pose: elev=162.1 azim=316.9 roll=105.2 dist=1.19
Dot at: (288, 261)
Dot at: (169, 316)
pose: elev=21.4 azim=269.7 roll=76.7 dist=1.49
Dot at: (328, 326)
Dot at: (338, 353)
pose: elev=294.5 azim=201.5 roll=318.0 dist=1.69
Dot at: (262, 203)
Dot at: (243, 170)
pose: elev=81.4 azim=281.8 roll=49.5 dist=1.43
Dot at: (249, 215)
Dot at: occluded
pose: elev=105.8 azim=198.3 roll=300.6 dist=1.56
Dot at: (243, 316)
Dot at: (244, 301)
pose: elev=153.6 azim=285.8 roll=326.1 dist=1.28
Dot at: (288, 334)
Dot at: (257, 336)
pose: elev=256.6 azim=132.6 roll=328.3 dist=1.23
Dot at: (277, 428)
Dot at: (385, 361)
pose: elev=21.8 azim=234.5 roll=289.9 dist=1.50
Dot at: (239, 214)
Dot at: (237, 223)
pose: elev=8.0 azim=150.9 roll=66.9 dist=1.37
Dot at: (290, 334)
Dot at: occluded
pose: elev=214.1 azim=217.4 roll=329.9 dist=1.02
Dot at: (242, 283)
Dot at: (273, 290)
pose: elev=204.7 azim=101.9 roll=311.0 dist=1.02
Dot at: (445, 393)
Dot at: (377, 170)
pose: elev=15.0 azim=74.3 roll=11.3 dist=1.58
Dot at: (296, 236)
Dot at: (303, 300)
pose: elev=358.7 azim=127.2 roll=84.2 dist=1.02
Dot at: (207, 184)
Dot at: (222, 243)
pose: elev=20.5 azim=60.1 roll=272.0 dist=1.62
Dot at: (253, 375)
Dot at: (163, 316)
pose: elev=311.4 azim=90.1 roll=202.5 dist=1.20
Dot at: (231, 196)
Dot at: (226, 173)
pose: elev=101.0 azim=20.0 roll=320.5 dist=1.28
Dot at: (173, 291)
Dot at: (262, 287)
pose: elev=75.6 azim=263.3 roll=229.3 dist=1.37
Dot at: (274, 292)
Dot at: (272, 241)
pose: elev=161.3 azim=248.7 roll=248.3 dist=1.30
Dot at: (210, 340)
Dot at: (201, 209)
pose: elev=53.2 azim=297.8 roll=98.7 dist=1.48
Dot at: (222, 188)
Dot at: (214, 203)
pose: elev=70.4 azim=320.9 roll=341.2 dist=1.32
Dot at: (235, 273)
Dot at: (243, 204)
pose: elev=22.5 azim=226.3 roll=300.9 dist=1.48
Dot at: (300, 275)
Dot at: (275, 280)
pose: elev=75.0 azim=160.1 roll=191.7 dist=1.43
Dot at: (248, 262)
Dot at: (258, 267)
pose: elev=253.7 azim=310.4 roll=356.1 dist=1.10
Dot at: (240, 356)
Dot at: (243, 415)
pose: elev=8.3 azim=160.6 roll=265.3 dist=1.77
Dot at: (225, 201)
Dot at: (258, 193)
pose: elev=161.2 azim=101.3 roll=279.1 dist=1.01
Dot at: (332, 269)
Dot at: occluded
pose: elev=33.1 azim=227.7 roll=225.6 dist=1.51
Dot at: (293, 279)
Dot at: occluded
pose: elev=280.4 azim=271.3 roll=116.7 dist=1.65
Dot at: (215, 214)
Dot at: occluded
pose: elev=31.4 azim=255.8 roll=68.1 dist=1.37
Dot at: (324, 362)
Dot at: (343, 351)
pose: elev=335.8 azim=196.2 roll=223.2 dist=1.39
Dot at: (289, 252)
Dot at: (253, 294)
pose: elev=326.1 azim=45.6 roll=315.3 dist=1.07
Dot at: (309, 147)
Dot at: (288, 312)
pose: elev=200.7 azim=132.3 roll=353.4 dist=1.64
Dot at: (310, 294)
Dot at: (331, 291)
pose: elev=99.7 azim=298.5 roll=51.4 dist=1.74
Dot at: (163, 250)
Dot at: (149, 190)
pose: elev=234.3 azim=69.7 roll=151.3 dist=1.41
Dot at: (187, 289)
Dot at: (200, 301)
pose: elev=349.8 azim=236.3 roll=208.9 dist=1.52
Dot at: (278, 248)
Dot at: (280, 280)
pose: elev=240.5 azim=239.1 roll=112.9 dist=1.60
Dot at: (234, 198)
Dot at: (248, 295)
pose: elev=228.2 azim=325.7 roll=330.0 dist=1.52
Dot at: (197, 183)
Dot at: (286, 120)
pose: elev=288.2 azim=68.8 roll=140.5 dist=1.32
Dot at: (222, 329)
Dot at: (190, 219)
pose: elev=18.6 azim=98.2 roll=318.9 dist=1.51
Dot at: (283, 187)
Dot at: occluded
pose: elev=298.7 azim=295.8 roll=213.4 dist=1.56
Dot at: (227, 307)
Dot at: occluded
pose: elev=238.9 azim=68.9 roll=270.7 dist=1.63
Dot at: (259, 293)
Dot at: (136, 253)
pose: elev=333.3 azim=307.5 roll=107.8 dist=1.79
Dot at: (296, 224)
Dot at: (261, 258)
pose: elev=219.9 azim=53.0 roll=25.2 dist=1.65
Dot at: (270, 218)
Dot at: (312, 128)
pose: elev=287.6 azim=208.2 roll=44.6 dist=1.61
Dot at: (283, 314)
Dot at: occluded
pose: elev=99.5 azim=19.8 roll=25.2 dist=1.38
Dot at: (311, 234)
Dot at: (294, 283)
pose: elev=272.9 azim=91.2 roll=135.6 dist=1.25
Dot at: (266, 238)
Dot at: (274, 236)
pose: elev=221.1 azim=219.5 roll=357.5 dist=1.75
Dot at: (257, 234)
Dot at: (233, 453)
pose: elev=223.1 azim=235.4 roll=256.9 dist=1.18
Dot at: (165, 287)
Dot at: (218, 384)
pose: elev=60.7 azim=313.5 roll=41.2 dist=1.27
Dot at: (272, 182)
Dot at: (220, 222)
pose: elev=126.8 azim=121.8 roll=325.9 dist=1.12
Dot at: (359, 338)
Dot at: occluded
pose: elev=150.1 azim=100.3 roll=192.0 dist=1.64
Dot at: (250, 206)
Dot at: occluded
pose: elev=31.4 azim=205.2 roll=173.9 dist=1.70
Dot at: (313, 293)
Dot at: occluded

작업 요구사항. 데이터의 모든 줄을 다시 쓰되, 단어 "pose"만 단어 "camera"(으)로 교체하고 나머지는 그대로 두세요.

작업 해답.
camera: elev=162.1 azim=316.9 roll=105.2 dist=1.19
Dot at: (288, 261)
Dot at: (169, 316)
camera: elev=21.4 azim=269.7 roll=76.7 dist=1.49
Dot at: (328, 326)
Dot at: (338, 353)
camera: elev=294.5 azim=201.5 roll=318.0 dist=1.69
Dot at: (262, 203)
Dot at: (243, 170)
camera: elev=81.4 azim=281.8 roll=49.5 dist=1.43
Dot at: (249, 215)
Dot at: occluded
camera: elev=105.8 azim=198.3 roll=300.6 dist=1.56
Dot at: (243, 316)
Dot at: (244, 301)
camera: elev=153.6 azim=285.8 roll=326.1 dist=1.28
Dot at: (288, 334)
Dot at: (257, 336)
camera: elev=256.6 azim=132.6 roll=328.3 dist=1.23
Dot at: (277, 428)
Dot at: (385, 361)
camera: elev=21.8 azim=234.5 roll=289.9 dist=1.50
Dot at: (239, 214)
Dot at: (237, 223)
camera: elev=8.0 azim=150.9 roll=66.9 dist=1.37
Dot at: (290, 334)
Dot at: occluded
camera: elev=214.1 azim=217.4 roll=329.9 dist=1.02
Dot at: (242, 283)
Dot at: (273, 290)
camera: elev=204.7 azim=101.9 roll=311.0 dist=1.02
Dot at: (445, 393)
Dot at: (377, 170)
camera: elev=15.0 azim=74.3 roll=11.3 dist=1.58
Dot at: (296, 236)
Dot at: (303, 300)
camera: elev=358.7 azim=127.2 roll=84.2 dist=1.02
Dot at: (207, 184)
Dot at: (222, 243)
camera: elev=20.5 azim=60.1 roll=272.0 dist=1.62
Dot at: (253, 375)
Dot at: (163, 316)
camera: elev=311.4 azim=90.1 roll=202.5 dist=1.20
Dot at: (231, 196)
Dot at: (226, 173)
camera: elev=101.0 azim=20.0 roll=320.5 dist=1.28
Dot at: (173, 291)
Dot at: (262, 287)
camera: elev=75.6 azim=263.3 roll=229.3 dist=1.37
Dot at: (274, 292)
Dot at: (272, 241)
camera: elev=161.3 azim=248.7 roll=248.3 dist=1.30
Dot at: (210, 340)
Dot at: (201, 209)
camera: elev=53.2 azim=297.8 roll=98.7 dist=1.48
Dot at: (222, 188)
Dot at: (214, 203)
camera: elev=70.4 azim=320.9 roll=341.2 dist=1.32
Dot at: (235, 273)
Dot at: (243, 204)
camera: elev=22.5 azim=226.3 roll=300.9 dist=1.48
Dot at: (300, 275)
Dot at: (275, 280)
camera: elev=75.0 azim=160.1 roll=191.7 dist=1.43
Dot at: (248, 262)
Dot at: (258, 267)
camera: elev=253.7 azim=310.4 roll=356.1 dist=1.10
Dot at: (240, 356)
Dot at: (243, 415)
camera: elev=8.3 azim=160.6 roll=265.3 dist=1.77
Dot at: (225, 201)
Dot at: (258, 193)
camera: elev=161.2 azim=101.3 roll=279.1 dist=1.01
Dot at: (332, 269)
Dot at: occluded
camera: elev=33.1 azim=227.7 roll=225.6 dist=1.51
Dot at: (293, 279)
Dot at: occluded
camera: elev=280.4 azim=271.3 roll=116.7 dist=1.65
Dot at: (215, 214)
Dot at: occluded
camera: elev=31.4 azim=255.8 roll=68.1 dist=1.37
Dot at: (324, 362)
Dot at: (343, 351)
camera: elev=335.8 azim=196.2 roll=223.2 dist=1.39
Dot at: (289, 252)
Dot at: (253, 294)
camera: elev=326.1 azim=45.6 roll=315.3 dist=1.07
Dot at: (309, 147)
Dot at: (288, 312)
camera: elev=200.7 azim=132.3 roll=353.4 dist=1.64
Dot at: (310, 294)
Dot at: (331, 291)
camera: elev=99.7 azim=298.5 roll=51.4 dist=1.74
Dot at: (163, 250)
Dot at: (149, 190)
camera: elev=234.3 azim=69.7 roll=151.3 dist=1.41
Dot at: (187, 289)
Dot at: (200, 301)
camera: elev=349.8 azim=236.3 roll=208.9 dist=1.52
Dot at: (278, 248)
Dot at: (280, 280)
camera: elev=240.5 azim=239.1 roll=112.9 dist=1.60
Dot at: (234, 198)
Dot at: (248, 295)
camera: elev=228.2 azim=325.7 roll=330.0 dist=1.52
Dot at: (197, 183)
Dot at: (286, 120)
camera: elev=288.2 azim=68.8 roll=140.5 dist=1.32
Dot at: (222, 329)
Dot at: (190, 219)
camera: elev=18.6 azim=98.2 roll=318.9 dist=1.51
Dot at: (283, 187)
Dot at: occluded
camera: elev=298.7 azim=295.8 roll=213.4 dist=1.56
Dot at: (227, 307)
Dot at: occluded
camera: elev=238.9 azim=68.9 roll=270.7 dist=1.63
Dot at: (259, 293)
Dot at: (136, 253)
camera: elev=333.3 azim=307.5 roll=107.8 dist=1.79
Dot at: (296, 224)
Dot at: (261, 258)
camera: elev=219.9 azim=53.0 roll=25.2 dist=1.65
Dot at: (270, 218)
Dot at: (312, 128)
camera: elev=287.6 azim=208.2 roll=44.6 dist=1.61
Dot at: (283, 314)
Dot at: occluded
camera: elev=99.5 azim=19.8 roll=25.2 dist=1.38
Dot at: (311, 234)
Dot at: (294, 283)
camera: elev=272.9 azim=91.2 roll=135.6 dist=1.25
Dot at: (266, 238)
Dot at: (274, 236)
camera: elev=221.1 azim=219.5 roll=357.5 dist=1.75
Dot at: (257, 234)
Dot at: (233, 453)
camera: elev=223.1 azim=235.4 roll=256.9 dist=1.18
Dot at: (165, 287)
Dot at: (218, 384)
camera: elev=60.7 azim=313.5 roll=41.2 dist=1.27
Dot at: (272, 182)
Dot at: (220, 222)
camera: elev=126.8 azim=121.8 roll=325.9 dist=1.12
Dot at: (359, 338)
Dot at: occluded
camera: elev=150.1 azim=100.3 roll=192.0 dist=1.64
Dot at: (250, 206)
Dot at: occluded
camera: elev=31.4 azim=205.2 roll=173.9 dist=1.70
Dot at: (313, 293)
Dot at: occluded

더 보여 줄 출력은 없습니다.